* Start Provided data *

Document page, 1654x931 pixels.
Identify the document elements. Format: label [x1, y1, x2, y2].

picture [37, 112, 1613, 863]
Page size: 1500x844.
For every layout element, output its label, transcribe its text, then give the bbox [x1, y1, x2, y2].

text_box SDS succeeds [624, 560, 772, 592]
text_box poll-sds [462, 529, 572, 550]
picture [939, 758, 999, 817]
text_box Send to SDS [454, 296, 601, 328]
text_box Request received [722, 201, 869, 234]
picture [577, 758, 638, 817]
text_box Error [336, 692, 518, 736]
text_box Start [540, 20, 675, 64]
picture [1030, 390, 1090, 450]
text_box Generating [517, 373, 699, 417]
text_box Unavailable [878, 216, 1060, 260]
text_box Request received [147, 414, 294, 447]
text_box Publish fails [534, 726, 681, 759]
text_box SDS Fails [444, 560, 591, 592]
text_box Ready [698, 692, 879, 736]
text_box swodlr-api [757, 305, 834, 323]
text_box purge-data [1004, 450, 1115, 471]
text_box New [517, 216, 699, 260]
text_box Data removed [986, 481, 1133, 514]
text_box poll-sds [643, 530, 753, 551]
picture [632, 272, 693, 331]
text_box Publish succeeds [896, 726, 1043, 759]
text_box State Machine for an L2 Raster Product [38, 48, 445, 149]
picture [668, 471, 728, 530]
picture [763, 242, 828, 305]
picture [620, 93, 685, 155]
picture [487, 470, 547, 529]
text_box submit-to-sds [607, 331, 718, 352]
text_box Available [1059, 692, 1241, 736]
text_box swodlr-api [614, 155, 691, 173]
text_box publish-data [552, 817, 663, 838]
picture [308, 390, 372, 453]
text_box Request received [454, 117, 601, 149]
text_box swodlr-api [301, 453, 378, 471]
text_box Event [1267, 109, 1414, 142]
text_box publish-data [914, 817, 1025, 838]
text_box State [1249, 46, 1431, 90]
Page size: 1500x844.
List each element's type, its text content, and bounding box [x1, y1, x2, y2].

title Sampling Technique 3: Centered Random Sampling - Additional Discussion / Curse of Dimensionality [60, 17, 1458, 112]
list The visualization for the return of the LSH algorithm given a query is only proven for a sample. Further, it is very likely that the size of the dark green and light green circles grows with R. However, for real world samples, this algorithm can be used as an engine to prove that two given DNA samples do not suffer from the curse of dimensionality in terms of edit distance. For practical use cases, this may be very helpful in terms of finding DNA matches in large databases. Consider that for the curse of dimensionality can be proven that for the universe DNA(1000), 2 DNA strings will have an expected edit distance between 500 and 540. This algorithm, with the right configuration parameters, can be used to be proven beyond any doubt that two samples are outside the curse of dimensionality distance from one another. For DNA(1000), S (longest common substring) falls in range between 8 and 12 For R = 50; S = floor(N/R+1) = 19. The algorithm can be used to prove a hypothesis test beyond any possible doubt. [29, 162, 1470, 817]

* End Provided data *

**Aim of the task:**
Reproduce everything from the start of the listing down to the line containing "picture [37, 112, 1613, 863]", including that line, with nothing altered.

**Finished answer:**
Document page, 1654x931 pixels.
Identify the document elements. Format: label [x1, y1, x2, y2].

picture [37, 112, 1613, 863]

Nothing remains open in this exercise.